# ИСХОДНЫЕ ЗАПИСИ
··········

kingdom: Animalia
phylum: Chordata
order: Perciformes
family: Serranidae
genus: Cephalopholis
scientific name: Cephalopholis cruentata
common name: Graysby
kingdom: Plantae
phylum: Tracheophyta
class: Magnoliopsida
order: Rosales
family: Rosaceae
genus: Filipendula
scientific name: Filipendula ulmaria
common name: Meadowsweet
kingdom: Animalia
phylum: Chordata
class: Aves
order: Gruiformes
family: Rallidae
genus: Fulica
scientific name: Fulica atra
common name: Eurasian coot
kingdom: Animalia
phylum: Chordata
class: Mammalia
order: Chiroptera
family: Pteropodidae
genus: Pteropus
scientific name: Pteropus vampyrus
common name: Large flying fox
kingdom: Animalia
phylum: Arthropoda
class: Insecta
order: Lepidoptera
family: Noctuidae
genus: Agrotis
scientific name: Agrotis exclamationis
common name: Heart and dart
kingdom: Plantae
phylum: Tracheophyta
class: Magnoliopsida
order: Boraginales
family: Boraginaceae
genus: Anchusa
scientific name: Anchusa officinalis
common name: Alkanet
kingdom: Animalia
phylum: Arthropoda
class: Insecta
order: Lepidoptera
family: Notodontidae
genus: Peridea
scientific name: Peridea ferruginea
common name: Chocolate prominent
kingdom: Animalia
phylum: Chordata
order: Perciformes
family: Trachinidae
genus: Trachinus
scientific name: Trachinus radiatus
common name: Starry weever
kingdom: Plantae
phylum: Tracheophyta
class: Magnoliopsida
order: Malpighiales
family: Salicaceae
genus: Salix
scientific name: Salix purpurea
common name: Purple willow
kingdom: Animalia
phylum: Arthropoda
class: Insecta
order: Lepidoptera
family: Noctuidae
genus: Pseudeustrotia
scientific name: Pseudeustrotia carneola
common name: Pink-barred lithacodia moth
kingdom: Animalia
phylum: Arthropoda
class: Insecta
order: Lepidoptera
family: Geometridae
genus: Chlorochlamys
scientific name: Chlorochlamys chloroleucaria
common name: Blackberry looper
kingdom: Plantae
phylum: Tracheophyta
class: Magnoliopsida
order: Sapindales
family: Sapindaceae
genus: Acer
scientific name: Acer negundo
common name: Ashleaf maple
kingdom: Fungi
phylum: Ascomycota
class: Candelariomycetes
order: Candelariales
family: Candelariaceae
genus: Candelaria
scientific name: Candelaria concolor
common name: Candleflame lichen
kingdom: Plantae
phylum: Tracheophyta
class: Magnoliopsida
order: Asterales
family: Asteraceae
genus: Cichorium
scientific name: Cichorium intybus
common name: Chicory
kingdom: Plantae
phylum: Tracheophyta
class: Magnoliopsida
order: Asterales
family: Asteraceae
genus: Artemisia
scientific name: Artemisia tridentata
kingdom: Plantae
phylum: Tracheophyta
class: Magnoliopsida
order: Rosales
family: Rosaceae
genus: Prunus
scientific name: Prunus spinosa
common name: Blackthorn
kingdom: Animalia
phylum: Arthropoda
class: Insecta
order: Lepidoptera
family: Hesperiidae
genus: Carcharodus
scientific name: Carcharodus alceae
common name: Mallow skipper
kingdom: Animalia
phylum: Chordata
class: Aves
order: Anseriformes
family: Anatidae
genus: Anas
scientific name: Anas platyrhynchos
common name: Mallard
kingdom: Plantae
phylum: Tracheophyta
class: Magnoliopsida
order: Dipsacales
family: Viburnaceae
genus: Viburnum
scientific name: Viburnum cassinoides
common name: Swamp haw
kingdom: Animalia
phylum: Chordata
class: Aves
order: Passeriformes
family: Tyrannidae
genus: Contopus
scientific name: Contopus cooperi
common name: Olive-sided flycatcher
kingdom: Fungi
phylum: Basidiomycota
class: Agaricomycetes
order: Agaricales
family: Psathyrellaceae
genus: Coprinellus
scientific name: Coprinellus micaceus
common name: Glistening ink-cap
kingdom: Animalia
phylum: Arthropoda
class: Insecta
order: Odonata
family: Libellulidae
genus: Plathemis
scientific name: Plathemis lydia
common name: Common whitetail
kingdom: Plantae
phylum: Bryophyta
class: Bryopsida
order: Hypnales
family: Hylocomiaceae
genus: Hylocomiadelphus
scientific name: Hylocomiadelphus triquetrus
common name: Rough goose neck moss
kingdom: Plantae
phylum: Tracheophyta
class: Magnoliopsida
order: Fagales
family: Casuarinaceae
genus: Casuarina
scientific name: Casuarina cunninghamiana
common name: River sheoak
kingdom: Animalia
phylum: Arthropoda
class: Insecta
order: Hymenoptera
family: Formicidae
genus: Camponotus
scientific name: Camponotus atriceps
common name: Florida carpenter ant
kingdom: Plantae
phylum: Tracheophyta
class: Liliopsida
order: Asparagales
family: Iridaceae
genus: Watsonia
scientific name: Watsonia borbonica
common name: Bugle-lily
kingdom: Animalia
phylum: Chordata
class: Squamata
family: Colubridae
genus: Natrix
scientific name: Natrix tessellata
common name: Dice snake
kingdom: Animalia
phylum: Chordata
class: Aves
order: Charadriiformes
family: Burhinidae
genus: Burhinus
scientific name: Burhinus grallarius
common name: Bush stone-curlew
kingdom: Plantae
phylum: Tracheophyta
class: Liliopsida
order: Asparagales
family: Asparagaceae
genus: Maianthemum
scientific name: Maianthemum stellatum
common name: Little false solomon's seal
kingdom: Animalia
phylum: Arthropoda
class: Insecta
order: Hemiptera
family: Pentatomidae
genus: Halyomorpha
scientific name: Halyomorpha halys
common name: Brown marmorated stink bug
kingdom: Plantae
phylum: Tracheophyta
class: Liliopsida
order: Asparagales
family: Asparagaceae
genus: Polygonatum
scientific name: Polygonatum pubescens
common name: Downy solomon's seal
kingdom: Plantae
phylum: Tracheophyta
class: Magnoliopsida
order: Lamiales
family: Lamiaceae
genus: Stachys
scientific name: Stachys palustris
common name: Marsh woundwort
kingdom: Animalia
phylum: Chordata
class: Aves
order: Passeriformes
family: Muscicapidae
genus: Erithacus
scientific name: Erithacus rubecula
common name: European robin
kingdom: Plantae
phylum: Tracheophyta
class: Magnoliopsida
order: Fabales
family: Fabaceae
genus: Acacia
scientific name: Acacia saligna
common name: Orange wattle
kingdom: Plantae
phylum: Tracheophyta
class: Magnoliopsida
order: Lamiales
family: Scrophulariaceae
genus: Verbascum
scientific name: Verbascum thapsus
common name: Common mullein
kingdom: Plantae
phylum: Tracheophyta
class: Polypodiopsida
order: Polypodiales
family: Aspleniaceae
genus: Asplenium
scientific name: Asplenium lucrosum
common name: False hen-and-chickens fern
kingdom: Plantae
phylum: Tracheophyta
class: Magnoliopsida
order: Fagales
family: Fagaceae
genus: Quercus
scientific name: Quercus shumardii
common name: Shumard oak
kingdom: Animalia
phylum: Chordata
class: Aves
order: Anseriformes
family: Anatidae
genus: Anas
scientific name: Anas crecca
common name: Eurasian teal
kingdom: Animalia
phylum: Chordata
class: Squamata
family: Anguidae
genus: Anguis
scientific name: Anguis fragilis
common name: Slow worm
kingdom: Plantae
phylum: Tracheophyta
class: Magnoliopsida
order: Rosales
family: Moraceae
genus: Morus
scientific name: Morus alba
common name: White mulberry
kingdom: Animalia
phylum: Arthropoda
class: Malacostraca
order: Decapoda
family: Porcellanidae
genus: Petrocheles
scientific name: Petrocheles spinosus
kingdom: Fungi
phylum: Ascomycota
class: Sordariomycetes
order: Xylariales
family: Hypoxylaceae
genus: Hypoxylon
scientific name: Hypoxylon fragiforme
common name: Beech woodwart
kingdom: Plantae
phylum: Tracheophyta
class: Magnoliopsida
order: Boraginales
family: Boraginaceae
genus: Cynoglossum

··········

# ВАША ЗАДАЧА
Выведите все строки приведенных выше записей, ничего в них не меняя.

# РЕШЕНИЕ ЗАДАЧИ
kingdom: Animalia
phylum: Chordata
order: Perciformes
family: Serranidae
genus: Cephalopholis
scientific name: Cephalopholis cruentata
common name: Graysby
kingdom: Plantae
phylum: Tracheophyta
class: Magnoliopsida
order: Rosales
family: Rosaceae
genus: Filipendula
scientific name: Filipendula ulmaria
common name: Meadowsweet
kingdom: Animalia
phylum: Chordata
class: Aves
order: Gruiformes
family: Rallidae
genus: Fulica
scientific name: Fulica atra
common name: Eurasian coot
kingdom: Animalia
phylum: Chordata
class: Mammalia
order: Chiroptera
family: Pteropodidae
genus: Pteropus
scientific name: Pteropus vampyrus
common name: Large flying fox
kingdom: Animalia
phylum: Arthropoda
class: Insecta
order: Lepidoptera
family: Noctuidae
genus: Agrotis
scientific name: Agrotis exclamationis
common name: Heart and dart
kingdom: Plantae
phylum: Tracheophyta
class: Magnoliopsida
order: Boraginales
family: Boraginaceae
genus: Anchusa
scientific name: Anchusa officinalis
common name: Alkanet
kingdom: Animalia
phylum: Arthropoda
class: Insecta
order: Lepidoptera
family: Notodontidae
genus: Peridea
scientific name: Peridea ferruginea
common name: Chocolate prominent
kingdom: Animalia
phylum: Chordata
order: Perciformes
family: Trachinidae
genus: Trachinus
scientific name: Trachinus radiatus
common name: Starry weever
kingdom: Plantae
phylum: Tracheophyta
class: Magnoliopsida
order: Malpighiales
family: Salicaceae
genus: Salix
scientific name: Salix purpurea
common name: Purple willow
kingdom: Animalia
phylum: Arthropoda
class: Insecta
order: Lepidoptera
family: Noctuidae
genus: Pseudeustrotia
scientific name: Pseudeustrotia carneola
common name: Pink-barred lithacodia moth
kingdom: Animalia
phylum: Arthropoda
class: Insecta
order: Lepidoptera
family: Geometridae
genus: Chlorochlamys
scientific name: Chlorochlamys chloroleucaria
common name: Blackberry looper
kingdom: Plantae
phylum: Tracheophyta
class: Magnoliopsida
order: Sapindales
family: Sapindaceae
genus: Acer
scientific name: Acer negundo
common name: Ashleaf maple
kingdom: Fungi
phylum: Ascomycota
class: Candelariomycetes
order: Candelariales
family: Candelariaceae
genus: Candelaria
scientific name: Candelaria concolor
common name: Candleflame lichen
kingdom: Plantae
phylum: Tracheophyta
class: Magnoliopsida
order: Asterales
family: Asteraceae
genus: Cichorium
scientific name: Cichorium intybus
common name: Chicory
kingdom: Plantae
phylum: Tracheophyta
class: Magnoliopsida
order: Asterales
family: Asteraceae
genus: Artemisia
scientific name: Artemisia tridentata
kingdom: Plantae
phylum: Tracheophyta
class: Magnoliopsida
order: Rosales
family: Rosaceae
genus: Prunus
scientific name: Prunus spinosa
common name: Blackthorn
kingdom: Animalia
phylum: Arthropoda
class: Insecta
order: Lepidoptera
family: Hesperiidae
genus: Carcharodus
scientific name: Carcharodus alceae
common name: Mallow skipper
kingdom: Animalia
phylum: Chordata
class: Aves
order: Anseriformes
family: Anatidae
genus: Anas
scientific name: Anas platyrhynchos
common name: Mallard
kingdom: Plantae
phylum: Tracheophyta
class: Magnoliopsida
order: Dipsacales
family: Viburnaceae
genus: Viburnum
scientific name: Viburnum cassinoides
common name: Swamp haw
kingdom: Animalia
phylum: Chordata
class: Aves
order: Passeriformes
family: Tyrannidae
genus: Contopus
scientific name: Contopus cooperi
common name: Olive-sided flycatcher
kingdom: Fungi
phylum: Basidiomycota
class: Agaricomycetes
order: Agaricales
family: Psathyrellaceae
genus: Coprinellus
scientific name: Coprinellus micaceus
common name: Glistening ink-cap
kingdom: Animalia
phylum: Arthropoda
class: Insecta
order: Odonata
family: Libellulidae
genus: Plathemis
scientific name: Plathemis lydia
common name: Common whitetail
kingdom: Plantae
phylum: Bryophyta
class: Bryopsida
order: Hypnales
family: Hylocomiaceae
genus: Hylocomiadelphus
scientific name: Hylocomiadelphus triquetrus
common name: Rough goose neck moss
kingdom: Plantae
phylum: Tracheophyta
class: Magnoliopsida
order: Fagales
family: Casuarinaceae
genus: Casuarina
scientific name: Casuarina cunninghamiana
common name: River sheoak
kingdom: Animalia
phylum: Arthropoda
class: Insecta
order: Hymenoptera
family: Formicidae
genus: Camponotus
scientific name: Camponotus atriceps
common name: Florida carpenter ant
kingdom: Plantae
phylum: Tracheophyta
class: Liliopsida
order: Asparagales
family: Iridaceae
genus: Watsonia
scientific name: Watsonia borbonica
common name: Bugle-lily
kingdom: Animalia
phylum: Chordata
class: Squamata
family: Colubridae
genus: Natrix
scientific name: Natrix tessellata
common name: Dice snake
kingdom: Animalia
phylum: Chordata
class: Aves
order: Charadriiformes
family: Burhinidae
genus: Burhinus
scientific name: Burhinus grallarius
common name: Bush stone-curlew
kingdom: Plantae
phylum: Tracheophyta
class: Liliopsida
order: Asparagales
family: Asparagaceae
genus: Maianthemum
scientific name: Maianthemum stellatum
common name: Little false solomon's seal
kingdom: Animalia
phylum: Arthropoda
class: Insecta
order: Hemiptera
family: Pentatomidae
genus: Halyomorpha
scientific name: Halyomorpha halys
common name: Brown marmorated stink bug
kingdom: Plantae
phylum: Tracheophyta
class: Liliopsida
order: Asparagales
family: Asparagaceae
genus: Polygonatum
scientific name: Polygonatum pubescens
common name: Downy solomon's seal
kingdom: Plantae
phylum: Tracheophyta
class: Magnoliopsida
order: Lamiales
family: Lamiaceae
genus: Stachys
scientific name: Stachys palustris
common name: Marsh woundwort
kingdom: Animalia
phylum: Chordata
class: Aves
order: Passeriformes
family: Muscicapidae
genus: Erithacus
scientific name: Erithacus rubecula
common name: European robin
kingdom: Plantae
phylum: Tracheophyta
class: Magnoliopsida
order: Fabales
family: Fabaceae
genus: Acacia
scientific name: Acacia saligna
common name: Orange wattle
kingdom: Plantae
phylum: Tracheophyta
class: Magnoliopsida
order: Lamiales
family: Scrophulariaceae
genus: Verbascum
scientific name: Verbascum thapsus
common name: Common mullein
kingdom: Plantae
phylum: Tracheophyta
class: Polypodiopsida
order: Polypodiales
family: Aspleniaceae
genus: Asplenium
scientific name: Asplenium lucrosum
common name: False hen-and-chickens fern
kingdom: Plantae
phylum: Tracheophyta
class: Magnoliopsida
order: Fagales
family: Fagaceae
genus: Quercus
scientific name: Quercus shumardii
common name: Shumard oak
kingdom: Animalia
phylum: Chordata
class: Aves
order: Anseriformes
family: Anatidae
genus: Anas
scientific name: Anas crecca
common name: Eurasian teal
kingdom: Animalia
phylum: Chordata
class: Squamata
family: Anguidae
genus: Anguis
scientific name: Anguis fragilis
common name: Slow worm
kingdom: Plantae
phylum: Tracheophyta
class: Magnoliopsida
order: Rosales
family: Moraceae
genus: Morus
scientific name: Morus alba
common name: White mulberry
kingdom: Animalia
phylum: Arthropoda
class: Malacostraca
order: Decapoda
family: Porcellanidae
genus: Petrocheles
scientific name: Petrocheles spinosus
kingdom: Fungi
phylum: Ascomycota
class: Sordariomycetes
order: Xylariales
family: Hypoxylaceae
genus: Hypoxylon
scientific name: Hypoxylon fragiforme
common name: Beech woodwart
kingdom: Plantae
phylum: Tracheophyta
class: Magnoliopsida
order: Boraginales
family: Boraginaceae
genus: Cynoglossum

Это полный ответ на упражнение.